Um die 40 Minuten lang ist deren Stück, soviel Musik gab es einem "Tatort" selten zuvor. "Unsere Aufgabe war es anfangs, herauszufinden, wie man die gesamte Philharmonie auf die Bühne bringen kann, ohne den Film musikalisch zu überladen" so Stefan Will. "Es gibt drei große atmosphärische Sequenzen im Film, am Anfang, in der Mitte und am Ende, die der Musik auch wirklich Platz einräumen. Ansonsten hält sie sich unauffällig im Hintergrund und funkt nicht dazwischen, wenn die Kommissare sprechen. Wir haben ja nicht 'Indiana Jones' vertont, sondern einen norddeutschen 'Tatort', der eine ganz andere Attitüde hat als eine amerikanische Fantasy-Saga."
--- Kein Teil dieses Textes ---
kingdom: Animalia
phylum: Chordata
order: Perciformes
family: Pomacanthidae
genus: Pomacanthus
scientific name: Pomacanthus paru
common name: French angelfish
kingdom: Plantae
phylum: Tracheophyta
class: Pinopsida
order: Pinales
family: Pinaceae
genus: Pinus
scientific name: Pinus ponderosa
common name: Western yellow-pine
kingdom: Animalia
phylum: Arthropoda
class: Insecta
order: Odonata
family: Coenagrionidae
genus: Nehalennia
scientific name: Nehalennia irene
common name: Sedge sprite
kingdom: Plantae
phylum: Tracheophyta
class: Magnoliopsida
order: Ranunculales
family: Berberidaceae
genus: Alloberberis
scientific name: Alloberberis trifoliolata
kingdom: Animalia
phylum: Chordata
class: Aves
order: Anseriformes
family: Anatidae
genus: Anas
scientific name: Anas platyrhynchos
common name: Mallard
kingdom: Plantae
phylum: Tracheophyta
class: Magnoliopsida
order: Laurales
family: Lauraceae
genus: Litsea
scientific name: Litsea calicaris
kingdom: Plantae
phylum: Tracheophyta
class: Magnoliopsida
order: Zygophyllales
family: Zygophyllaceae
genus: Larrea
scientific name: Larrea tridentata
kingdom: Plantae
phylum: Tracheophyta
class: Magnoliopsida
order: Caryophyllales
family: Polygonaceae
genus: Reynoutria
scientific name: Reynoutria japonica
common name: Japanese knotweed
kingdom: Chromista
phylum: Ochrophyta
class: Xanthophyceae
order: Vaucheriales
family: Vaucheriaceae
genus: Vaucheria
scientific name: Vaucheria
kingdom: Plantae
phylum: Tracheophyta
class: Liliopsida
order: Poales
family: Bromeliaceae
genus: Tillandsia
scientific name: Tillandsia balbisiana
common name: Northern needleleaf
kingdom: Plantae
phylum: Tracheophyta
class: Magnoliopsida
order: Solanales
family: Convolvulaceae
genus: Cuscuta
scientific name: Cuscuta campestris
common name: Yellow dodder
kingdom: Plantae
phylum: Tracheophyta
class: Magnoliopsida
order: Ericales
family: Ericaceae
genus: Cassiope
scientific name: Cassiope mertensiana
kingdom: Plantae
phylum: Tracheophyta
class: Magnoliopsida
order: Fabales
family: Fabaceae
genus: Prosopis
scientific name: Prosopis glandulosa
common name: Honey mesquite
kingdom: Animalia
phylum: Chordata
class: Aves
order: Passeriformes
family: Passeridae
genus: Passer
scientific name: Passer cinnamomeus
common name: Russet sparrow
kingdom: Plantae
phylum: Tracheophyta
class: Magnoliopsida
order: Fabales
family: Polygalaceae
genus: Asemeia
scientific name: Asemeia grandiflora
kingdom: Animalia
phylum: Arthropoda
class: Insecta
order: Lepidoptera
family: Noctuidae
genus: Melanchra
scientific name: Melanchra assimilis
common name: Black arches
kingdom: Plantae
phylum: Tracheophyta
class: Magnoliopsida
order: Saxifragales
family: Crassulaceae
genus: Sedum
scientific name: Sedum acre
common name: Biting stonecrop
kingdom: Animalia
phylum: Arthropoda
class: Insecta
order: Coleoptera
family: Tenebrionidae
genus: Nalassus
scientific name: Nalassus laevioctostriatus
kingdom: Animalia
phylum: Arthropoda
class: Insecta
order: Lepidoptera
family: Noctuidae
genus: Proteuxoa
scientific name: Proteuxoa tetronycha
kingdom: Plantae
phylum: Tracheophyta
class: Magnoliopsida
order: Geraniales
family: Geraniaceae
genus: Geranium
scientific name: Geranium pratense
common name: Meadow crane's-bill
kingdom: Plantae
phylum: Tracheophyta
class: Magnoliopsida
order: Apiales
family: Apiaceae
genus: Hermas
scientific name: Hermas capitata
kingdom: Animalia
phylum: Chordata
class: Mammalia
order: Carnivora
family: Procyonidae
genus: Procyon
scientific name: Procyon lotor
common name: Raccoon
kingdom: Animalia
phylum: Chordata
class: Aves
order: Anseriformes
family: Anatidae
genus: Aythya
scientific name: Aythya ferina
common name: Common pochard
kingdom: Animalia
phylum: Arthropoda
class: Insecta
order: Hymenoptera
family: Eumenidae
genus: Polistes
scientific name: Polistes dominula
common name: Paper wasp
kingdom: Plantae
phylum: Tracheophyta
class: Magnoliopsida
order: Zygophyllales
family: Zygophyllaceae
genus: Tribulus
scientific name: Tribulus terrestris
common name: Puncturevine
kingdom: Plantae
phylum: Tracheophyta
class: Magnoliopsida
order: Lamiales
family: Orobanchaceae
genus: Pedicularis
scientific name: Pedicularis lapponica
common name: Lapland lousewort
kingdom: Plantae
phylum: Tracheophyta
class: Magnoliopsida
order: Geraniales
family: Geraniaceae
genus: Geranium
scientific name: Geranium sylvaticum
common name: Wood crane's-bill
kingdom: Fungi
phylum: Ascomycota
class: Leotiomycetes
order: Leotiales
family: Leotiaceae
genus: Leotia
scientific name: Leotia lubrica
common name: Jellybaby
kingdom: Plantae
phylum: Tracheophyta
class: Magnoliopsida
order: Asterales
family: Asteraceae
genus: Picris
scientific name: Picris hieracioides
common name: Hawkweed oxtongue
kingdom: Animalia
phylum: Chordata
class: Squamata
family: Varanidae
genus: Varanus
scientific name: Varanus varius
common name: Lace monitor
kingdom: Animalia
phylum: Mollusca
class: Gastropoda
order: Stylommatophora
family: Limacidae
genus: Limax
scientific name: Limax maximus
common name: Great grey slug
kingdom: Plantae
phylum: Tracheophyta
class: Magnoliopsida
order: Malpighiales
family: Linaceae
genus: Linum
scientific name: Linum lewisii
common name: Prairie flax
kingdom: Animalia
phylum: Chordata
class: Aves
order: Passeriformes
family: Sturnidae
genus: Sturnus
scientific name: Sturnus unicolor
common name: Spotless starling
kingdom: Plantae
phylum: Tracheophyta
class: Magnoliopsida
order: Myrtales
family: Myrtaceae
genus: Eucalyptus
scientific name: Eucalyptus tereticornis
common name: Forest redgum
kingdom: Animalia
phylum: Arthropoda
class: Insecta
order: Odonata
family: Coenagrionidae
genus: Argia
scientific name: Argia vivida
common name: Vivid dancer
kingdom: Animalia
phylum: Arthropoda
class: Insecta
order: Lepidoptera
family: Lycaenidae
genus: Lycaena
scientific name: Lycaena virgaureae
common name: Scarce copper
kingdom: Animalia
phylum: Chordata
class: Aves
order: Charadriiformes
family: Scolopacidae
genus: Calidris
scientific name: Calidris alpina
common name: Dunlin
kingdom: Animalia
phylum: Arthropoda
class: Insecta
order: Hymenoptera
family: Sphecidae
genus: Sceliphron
Das klingt fast ein wenig nach höflichem Understatement. Ohne Frage ist die Musik von Will und Hinderthür einige Dezibel vom wuchtigen Wumms Hollywoods entfernt. Verstecken müssen sie sich dennoch nicht, im Gegenteil: Im Verlauf des Films geht ein Sog von ihren Klängen aus, dem man sich kaum entziehen kann, und der perfekt zur subtilen Spannung vorm einnehmenden Naturpanorama Norderneys passt.

Sicher dürften sich so einige Zuschauer gefragt haben, ob der Soundtrack nicht vielleicht auch noch einmal als eigenständiges Stück zur Aufführung gelangen könnte. "Die Komponisten haben eine Musik geschrieben, die zur Grundästhetik des 'Tatort', der ältesten deutschen Krimireihe, einfach perfekt passt", meint Gastdirigent Christian Schumann. "Ob sie später daraus noch eine autarke Sinfonie schaffen werden, wer weiß - eine spannende Aufgabe wäre es in jedem Fall." Da heißt es also zunächst einmal abwarten. Und wer weiß - im nächsten Falke-Fall heißt es dann ja vielleicht wieder: Punk's not dead.